How to Go to Teotihuacan Without Paying for a Tour
Teotihuacan is a popular day trip from Mexico City, and you’ll find plenty of tour operators charging a premium to get you there. But it’s actually quite easy to get there by yourself once you know how. Here’s how you can visit Teotihuacan from Mexico City without a tour group for about $10 a person–including admission to Teotihuacan.
There is of course more than one way to get to Teotihuacan. If you’re feeling adventurous, you could of course rent a car, or even ask your concierge to help book a private car to take you. We’ll be focusing on the cheapest option from Mexico City to Teotihuacan: public buses that run regularly throughout the day.
How to Get from Mexico City to Teotihuacan
1. Catch the bus to Teotihuacan at the Autobuses Del Norte bus station in Northern Mexico City. Buses leave about every 20 minutes, so just show up and you won’t have to wait long.
We recommend leaving by 9am (or earlier!) to beat the crowds, especially if going on a weekend. (Admission to Teotihuacan is free to Mexican nationals on Sundays, so it will generally be the most crowded day and one to avoid if you can).
– On the metro, get off at the Terminal Central del Norte / Autobuses del Norte metro station on Line 5. From the metro stop, follow signs for Autobuses del Norte. You’ll exit the metro and cross the street to the bus terminal pictured above (it’s hard to miss!).
– If you’d rather take an Uber to the station, it’s still fairly cheap. Just know that the station may not appear under the Spanish name when you’re setting your destination, instead showing up as “Northern Bus Terminal”.

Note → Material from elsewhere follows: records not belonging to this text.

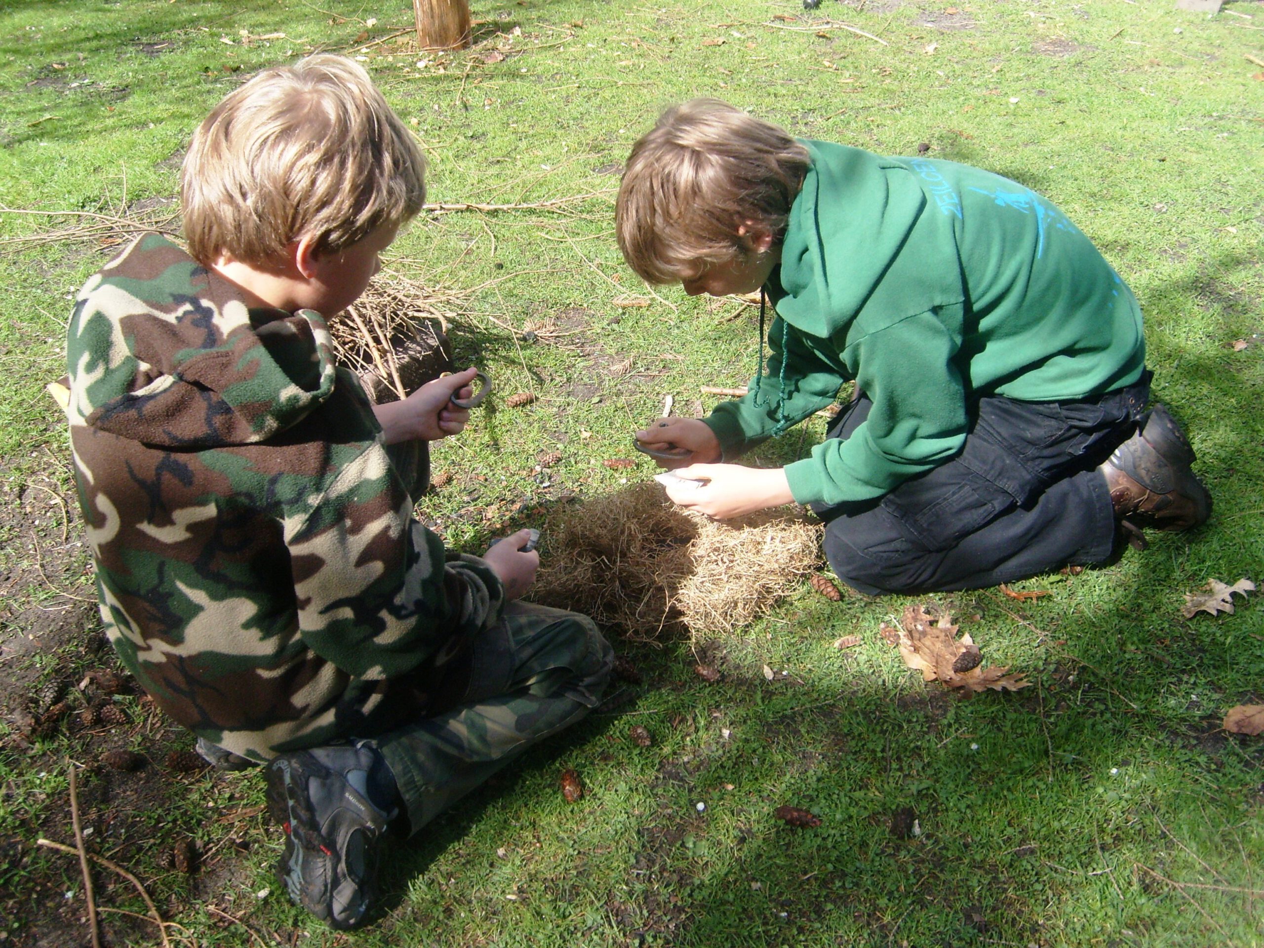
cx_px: 632
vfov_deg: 40.7
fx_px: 1278
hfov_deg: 52.6
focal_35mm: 35
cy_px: 474
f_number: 7.1
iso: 80
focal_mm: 5.8
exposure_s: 1/125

2. Go to Gate 8, to the “Autobuses Teotihuacan” window.
Ask for round trip tickets to “Los Piramides” or “Zona Arqueologico.” Some of the clerks do speak English, but it’s an easy transaction regardless. As of early 2018, a round trip ticket was 104 pesos, or about $5 USD.
The station does have a variety of fast food available, as well as pay bathrooms. If you need to, make sure you use the bathrooms in the station or grab food before you head back to the bus bays. There is no bathroom on the bus.
Your ticket to the Teotihuacan stop will be good only for the specific departure time printed on the ticket, however the return ticket can be used at any time that day.
The Teotihuacan site closes at 5pm, though buses sometimes run as late as 9pm. If you plan to stay in the area longer (for dinner at La Gruta, for instance), be sure to take note of the last return bus for the day.
3. Go through Gate 8 (unless they tell you otherwise at the ticket window), and wait at the numbered bay for your bus. The number won’t be printed on your ticket, but they will tell you the bay number when you purchase the ticket, and if you’re not sure, you can always ask a driver or another passenger. During our trip, about half the other riders were foreign tourists as well.
Your ticket does have assigned seat numbers; look for the number that appears after “Asiento” (the “a” is cut off on our tickets, but you get the idea).
Depending on traffic, the drive to Teotihuacan is about an hour.
4. The bus will drop you at Puerta 1, and from there you can enter and begin exploring Teotihuacan!
Some tips on exploring:
– There is street food available outside of Puerta (Gate) 2, and some snack and beverage vending machines near the musuem
– It’s not widely advertised, but you can leave and re-enter the site on the same day, so make sure to keep your ticket if you leave for lunch.
Getting Back to Mexico City from Teotihuacan
To return to Mexico City, exit via Puerta 2, cross the street and turn right. You’ll see the bus stop sign pictured below:
Other buses may stop here as well, so just hold up your ticket and ask the driver if you’re unsure. We also found that the souvenir vendors on the road leading out of Teotihuacan were very nice, and happy to point us in the direction of the bus stop, so don’t feel shy about asking for help. But it really is a easy process, and you’ll be back in Mexico City in no time!
FAQs about Visiting Teotihuacan
We found that while the condition of the buses varied somewhat (the bus to Teotihuacan was older and shabbier, while the bus back was actually pretty nice), the buses seemed perfectly safe and roadworthy. Many of the other passengers on the route were also foreign tourists, and everyone was quiet and well behaved. The route is all city streets and straight highway–no scary winding cliffside roads!
Do be aware that the police may board the bus at stops and record everyone’s faces with a video camera. It confused us the first time because the man wasn’t in uniform, but don’t worry, they’re unlikely to bother you.
Some people who go with a tour group are disappointed to find that they’re herded around to various souvenir shops, and don’t spend as much time at Teotihuacan as they’d like. But not all tour groups are bad! Just do your research and be picky about which tour provider you choose.
Viator offers a wide selection of highly rated day trips to Teotihuacan that fit a range of budgets.
I’m also a big fan of Tour Radar, because you can see tours from multiple providers and read reviews from travelers who’ve taken those exact tours.
I recommend bringing sunscreen, a bottle of water, a light jacket, and comfortable shoes with good support. The terrain is uneven, and doubly so if you’re climbing the pyramids. I wore a pair of comfy, stretchy sneakers, but found myself wishing I’d opted for hiking boots when I almost twisted an ankle climbing the Pyramid of the Sun.
You will want water, but if you forget to bring a bottle with you, water and snacks can be purchased from vending machines near the museum. There’s also street food, as well as the famous La Gruta restaurant not far outside the gates. Just remember to hold on to your ticket to re-enter the site!
The street food options are good for those on a budget, so it’s really not necessary to pack a lunch unless you have dietary restrictions.